National Gallery of Art - THE COLLECTION
image of Peter A. B. Widener John Singer Sargent (artist)
American, 1856 - 1925
Peter A. B. Widener, 1902
oil on canvas
overall: 148.9 x 98.4 cm (58 5/8 x 38 3/4 in.) framed: 181.9 x 131.1 cm (71 5/8 x 51 5/8 in.)
Widener Collection
1942.9.101
On View
From the Tour: Founding Benefactors of the National Gallery of Art
Object 4 of 9

During the Civil War, Peter Arrell Brown Widener (1834-1915) was a tradesman who supplied meat to the Union Army near Philadelphia.

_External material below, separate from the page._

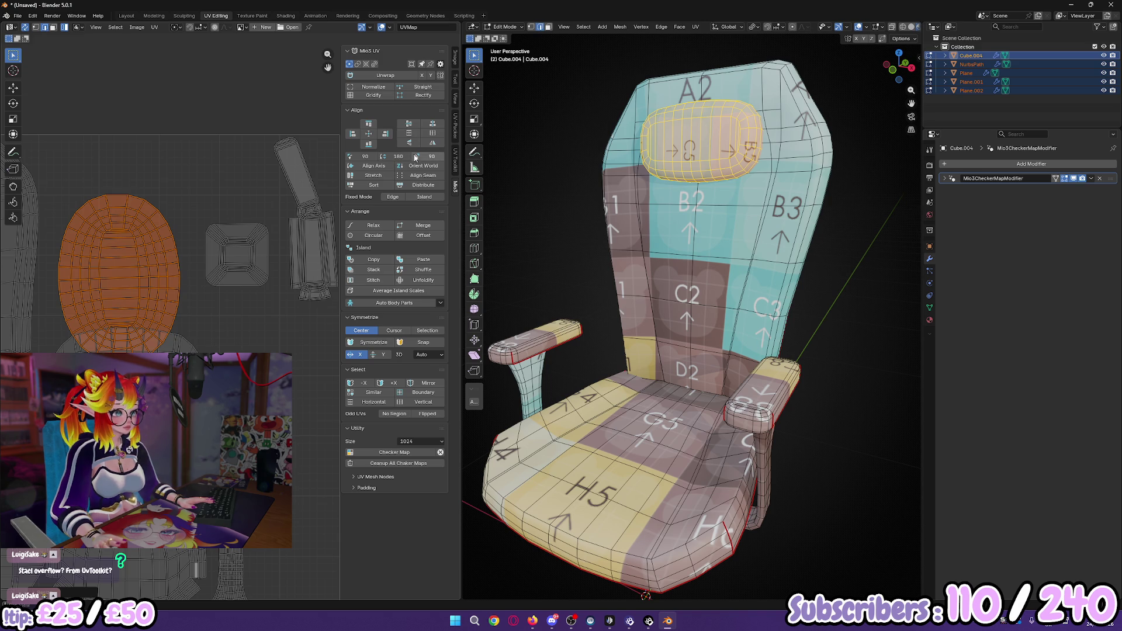
Step: Rotate the headrest island 90° to horizontal and move it up and right
{"action": "left_click", "coordinate": [364, 157]}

Following the war, he successfully invested his profits in trolley cars and public transit systems. He collected in the princely tradition; antique furniture, tapestries, and decorative arts created a palatial setting for his Old Master paintings and sculpture. Widener also set an important precedent for other American collectors by acquiring the works of Edouard Manet and Auguste Renoir when these artists were still considered daringly avant-garde. P. A. B. Widener left the family collection in trust to his son, Joseph, for eventual donation to a public museum.

John Singer Sargent, an American artist who was a cosmopolitan celebrity, painted this shadowed, sober portrait of Peter A. B. Widener in London.